The ongoing rift between the Ukrainian and Russian churches was highlighted in their leaders' Christmas messages ahead of the Orthodox holiday this weekend.
Patriarch Filaret, the head of the Kiev-based Ukrainian Orthodox Church, wished his country a "victory over the aggressor" on Saturday amid a continued conflict between Ukraine and Russian-backed rebels.
"We wish that our Lord help us banish all evil and help us bring victory over the aggressor because the truth is with us," Patriarch Filaret said in a video published on the Kyivan Patriarchate's website, calling for God to lead Ukraine to a "final victory over the enemy".
The 2014 outbreak of the separatist conflict between Kiev and the rebels in the east of the country exacerbated already existing religious tensions.
In his Christmas message published late on Friday on the Moscow patriarchy's website, Russia's Patriarch Kirill said the church believed the "nations of historic Rus will keep and renew their spiritual unity".

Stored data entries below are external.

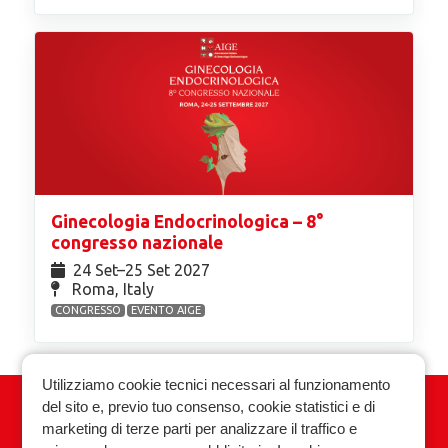
Ginecologia Endocrinologica – 8°
congresso nazionale
24 Set⁠–25 Set 2027
Roma, Italy
CONGRESSO
EVENTO AIGE
Utilizziamo cookie tecnici necessari al funzionamento
del sito e, previo tuo consenso, cookie statistici e di
Associazione Italiana Ginecologia
marketing di terze parti per analizzare il traffico e
Endocrinologica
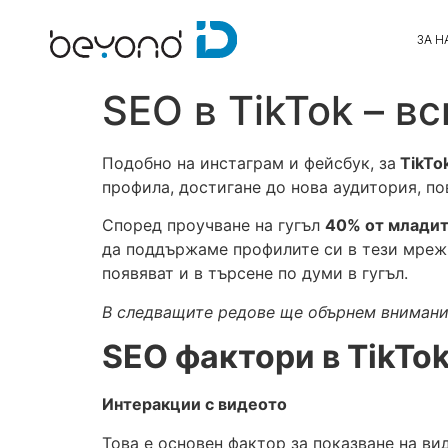
ЗА Н
SEO в TikTok – в
Подобно на инстаграм и фейсбук, за
TikTo
профила, достигане до нова аудитория, по
Според проучване на гугъл
40% от младит
да поддържаме профилите си в тези мрежи
появяват и в търсене по думи в гугъл.
В следващите редове ще обърнем внимание
SEO фактори в TikTo
Интеракции с видеото
Това е основен фактор за показване на ви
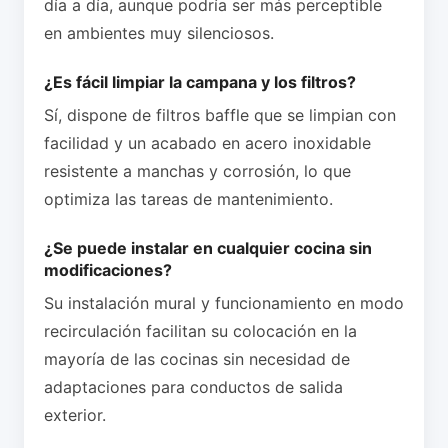
día a día, aunque podría ser más perceptible
en ambientes muy silenciosos.
¿Es fácil limpiar la campana y los filtros?
Sí, dispone de filtros baffle que se limpian con
facilidad y un acabado en acero inoxidable
resistente a manchas y corrosión, lo que
optimiza las tareas de mantenimiento.
¿Se puede instalar en cualquier cocina sin
modificaciones?
Su instalación mural y funcionamiento en modo
recirculación facilitan su colocación en la
mayoría de las cocinas sin necesidad de
adaptaciones para conductos de salida
exterior.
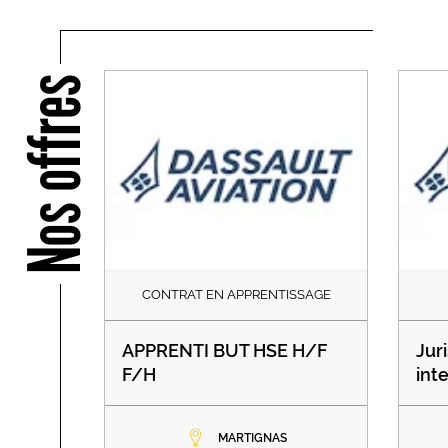
Nos offres
CONTRAT EN APPRENTISSAGE
APPRENTI BUT HSE H/F
Juri
F/H
int
MARTIGNAS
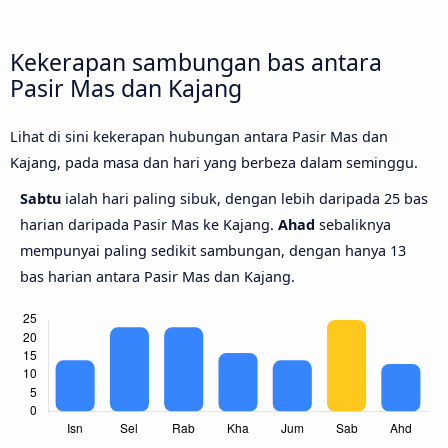
Kekerapan sambungan bas antara
Pasir Mas dan Kajang
Lihat di sini kekerapan hubungan antara Pasir Mas dan
Kajang, pada masa dan hari yang berbeza dalam seminggu.
Sabtu
ialah hari paling sibuk, dengan lebih daripada 25 bas
harian daripada Pasir Mas ke Kajang.
Ahad
sebaliknya
mempunyai paling sedikit sambungan, dengan hanya 13
bas harian antara Pasir Mas dan Kajang.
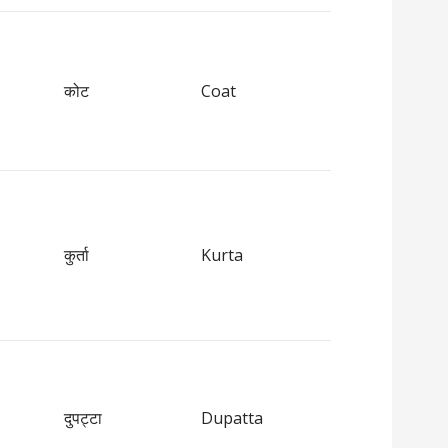
कोट
Coat
कुर्ता
Kurta
दुपट्टा
Dupatta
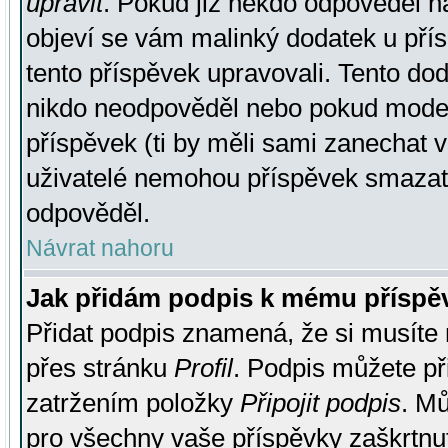
upravit
. Pokud již někdo odpověděl na
objeví se vám malinký dodatek u přísp
tento příspěvek upravovali. Tento do
nikdo neodpověděl nebo pokud moderá
příspěvek (ti by měli sami zanechat v
uživatelé nemohou příspěvek smazat,
odpověděl.
Návrat nahoru
Jak přidám podpis k mému příspě
Přidat podpis znamená, že si musíte n
přes stránku
Profil
. Podpis můžete p
zatržením položky
Připojit podpis
. Mů
pro všechny vaše příspěvky zaškrtnut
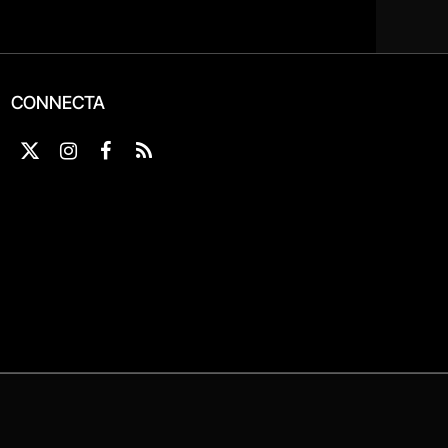
CONNECTA
X
Instagram
Facebook
RSS
(Twitter)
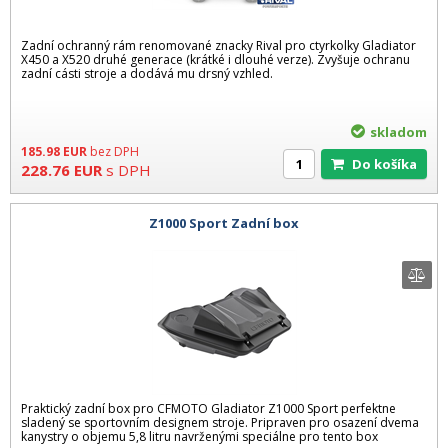
Zadní ochranný rám renomované znacky Rival pro ctyrkolky Gladiator
X450 a X520 druhé generace (krátké i dlouhé verze). Zvyšuje ochranu
zadní cásti stroje a dodává mu drsný vzhled.
skladom
185.98
EUR
bez DPH
Do košíka
228.76
EUR
s DPH
Z1000 Sport Zadní box
Praktický zadní box pro CFMOTO Gladiator Z1000 Sport perfektne
sladený se sportovním designem stroje. Pripraven pro osazení dvema
kanystry o objemu 5,8 litru navrženými speciálne pro tento box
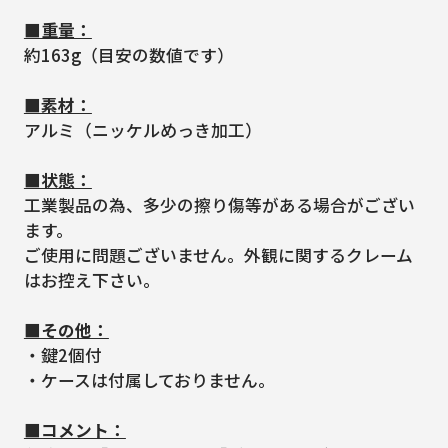
■重量：
約163g（目安の数値です）
■素材：
アルミ（ニッケルめっき加工）
■状態：
工業製品の為、多少の擦り傷等がある場合がござい
ます。
ご使用に問題ございません。外観に関するクレーム
はお控え下さい。
■その他：
・鍵2個付
・ケースは付属しておりません。
■コメント：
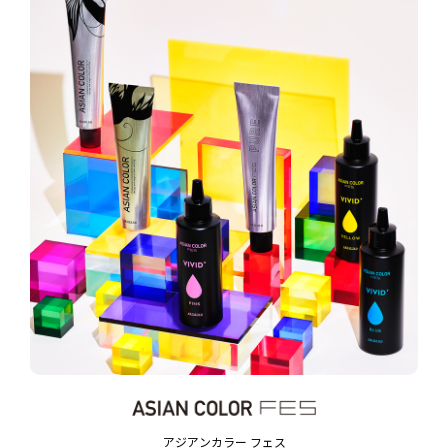
アジアンカラー フェス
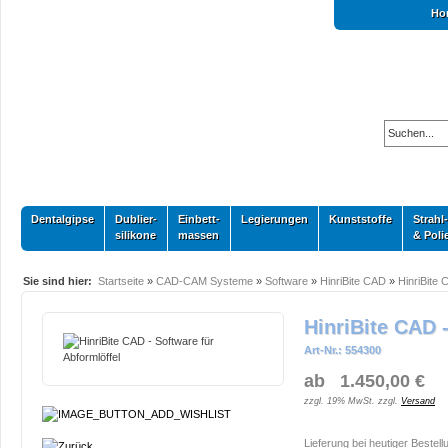
Ho
Dentalgipse
Dublier-
Einbett-
Legierungen
Kunststoffe
Strahl-
silikone
massen
& Poli
Sie sind hier:
Startseite
»
CAD-CAM Systeme
»
Software
»
HinriBite CAD
»
HinriBite 
HinriBite CAD 
Art-Nr.: 554300
ab 1.450,00 €
zzgl. 19% MwSt. zzgl.
Versand
Lieferung bei heutiger Bestell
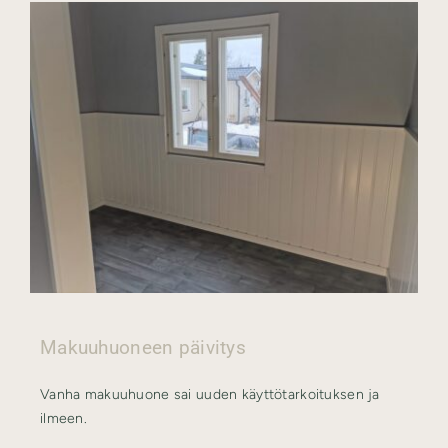
Makuuhuoneen päivitys
Vanha makuuhuone sai uuden käyttötarkoituksen ja
ilmeen.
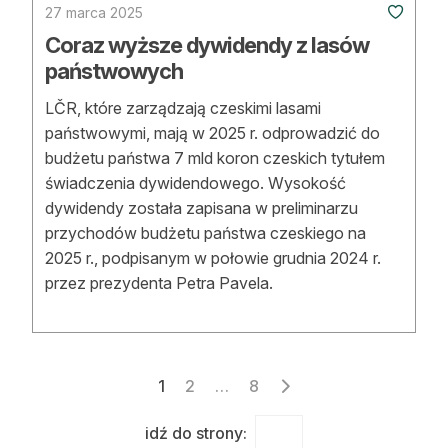
27 marca 2025
Coraz wyższe dywidendy z lasów
państwowych
LČR, które zarządzają czeskimi lasami
państwowymi, mają w 2025 r. odprowadzić do
budżetu państwa 7 mld koron czeskich tytułem
świadczenia dywidendowego. Wysokość
dywidendy została zapisana w preliminarzu
przychodów budżetu państwa czeskiego na
2025 r., podpisanym w połowie grudnia 2024 r.
przez prezydenta Petra Pavela.
Stronicowanie
1
2
…
8
wpisów
idź do strony:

After Ukraine gained independence in 1991, a conflict erupted between the Ukrainian Orthodox Church backed by Moscow and a breakaway Kiev-based Ukrainian Orthodox Church now led by Patriarch Filaret.
The rift was highlighted earlier this month after it was reported in Ukraine a bereaved father punched a priest from the Moscow-led church after he allegedly refused to bury his young son who died in a freak accident.
In November, the Ukrainian church leader sent a letter to his Russian counterpart calling on him to end "confrontation" between the two institutions for the sake of the faithful. Patriarch Filaret also expressed hope that Russia would recognize his branch of the Ukrainian Orthodox Church.
The letter was reportedly read out at a key congress of Orthodox bishops in Moscow and the Russian Church said it had established a commission to look into the matter, but added that there were no plans for the two spiritual leaders to meet.
The Russian religious leader helped mediate talks on a prisoner exchange that took place between Ukraine and Russian-backed rebels on December 27.
Eastern Christians celebrate Christmas on January 7, while those in the West observe it on December 24 due to differences between the Julian and Gregorian calendars.